Saved data entries:
□ □ □ □ □

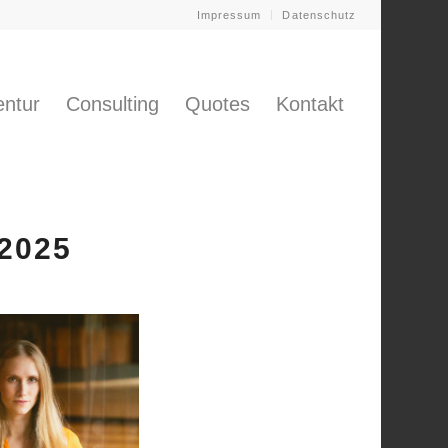
Impressum
Datenschutz
ntur
Consulting
Quotes
Kontakt
2025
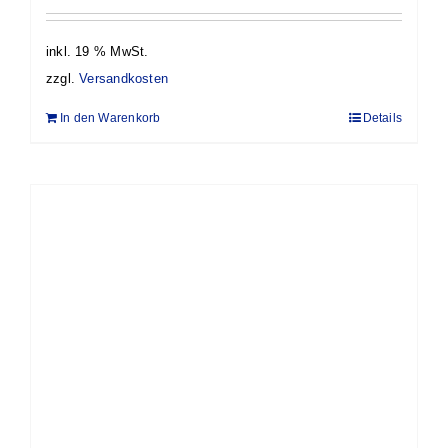
inkl. 19 % MwSt.
zzgl.
Versandkosten
In den Warenkorb
Details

□ □ □ □ □

YOUR GOAL
Leave out the pictures, and give all the records again exactly.

RESPONSE BELOW
Impressum
Datenschutz
ntur
Consulting
Quotes
Kontakt
2025
inkl. 19 % MwSt.
zzgl.
Versandkosten
In den Warenkorb
Details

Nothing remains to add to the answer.